TASK GOAL — Omit the images and output every line of the data below exactly.

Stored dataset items
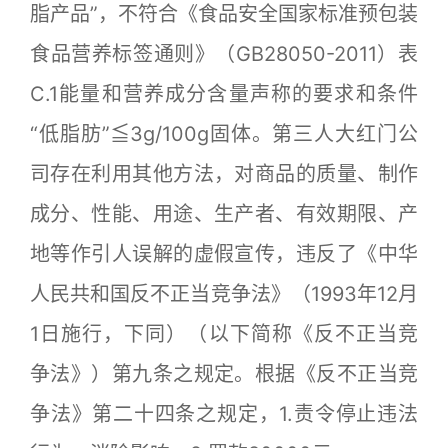
脂产品”，不符合《食品安全国家标准预包装
食品营养标签通则》（GB28050-2011）表
C.1能量和营养成分含量声称的要求和条件
“低脂肪”≦3g/100g固体。第三人大红门公
司存在利用其他方法，对商品的质量、制作
成分、性能、用途、生产者、有效期限、产
地等作引人误解的虚假宣传，违反了《中华
人民共和国反不正当竞争法》（1993年12月
1日施行，下同）（以下简称《反不正当竞
争法》）第九条之规定。根据《反不正当竞
争法》第二十四条之规定，1.责令停止违法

COMPLETED EXERCISE —
脂产品”，不符合《食品安全国家标准预包装
食品营养标签通则》（GB28050-2011）表
C.1能量和营养成分含量声称的要求和条件
“低脂肪”≦3g/100g固体。第三人大红门公
司存在利用其他方法，对商品的质量、制作
成分、性能、用途、生产者、有效期限、产
地等作引人误解的虚假宣传，违反了《中华
人民共和国反不正当竞争法》（1993年12月
1日施行，下同）（以下简称《反不正当竞
争法》）第九条之规定。根据《反不正当竞
争法》第二十四条之规定，1.责令停止违法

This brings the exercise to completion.